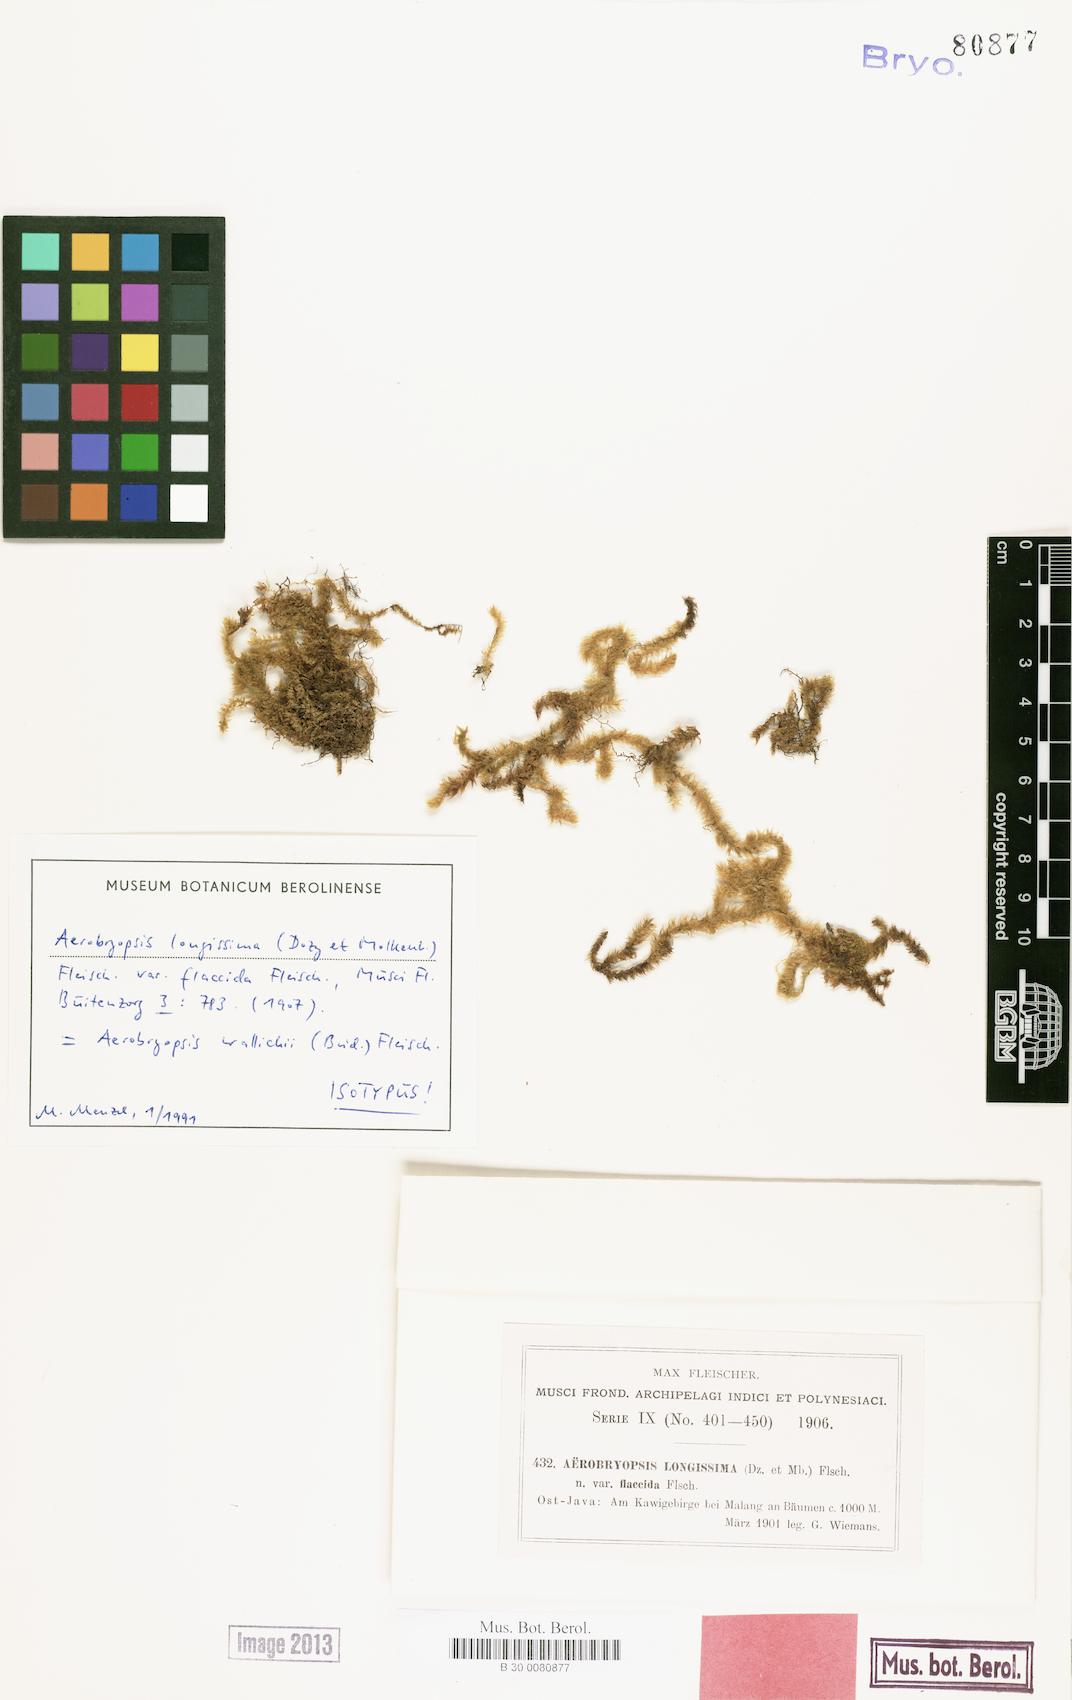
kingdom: Plantae
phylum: Bryophyta
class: Bryopsida
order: Hypnales
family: Meteoriaceae
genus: Pseudotrachypus
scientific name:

^^^^^^^^^^^^^^^^

§ **연습 문제**: 데이터에서 "phylum: Bryophyta" 문구가 있는 줄부터 시작해 마지막 줄에서 멈추고, 두 줄을 모두 포함하여 그대로 다시 적으세요.

§ **문제 풀이**:
phylum: Bryophyta
class: Bryopsida
order: Hypnales
family: Meteoriaceae
genus: Pseudotrachypus
scientific name:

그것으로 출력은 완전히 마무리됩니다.